Leaving out every image, restate all the records word for word.

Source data
^^^^^^^^
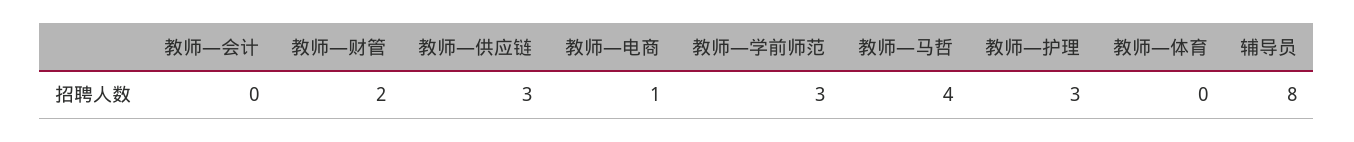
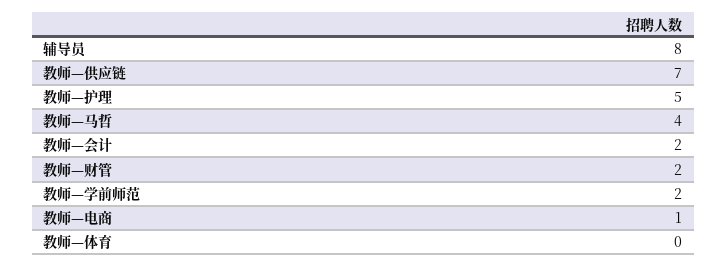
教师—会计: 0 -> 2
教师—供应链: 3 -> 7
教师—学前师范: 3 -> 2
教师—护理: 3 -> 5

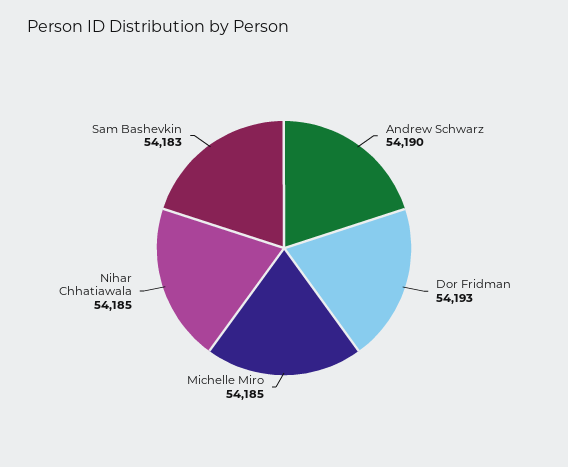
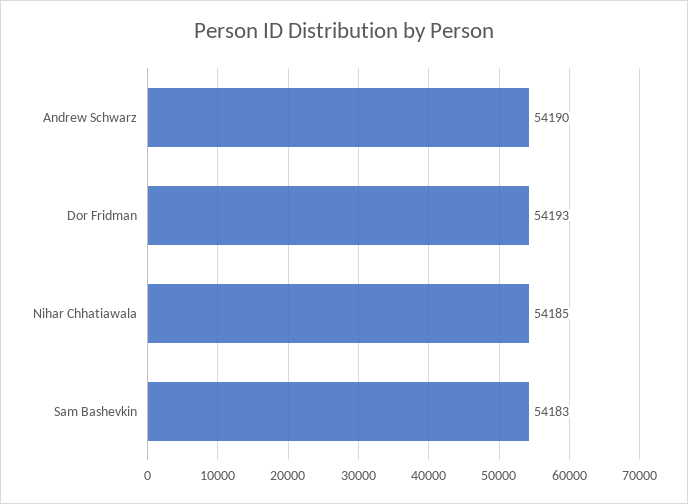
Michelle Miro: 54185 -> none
^^^^^^^^
» **RESPONSE TO THE TASK**
教师—会计: 0 -> 2
教师—供应链: 3 -> 7
教师—学前师范: 3 -> 2
教师—护理: 3 -> 5

Michelle Miro: 54185 -> none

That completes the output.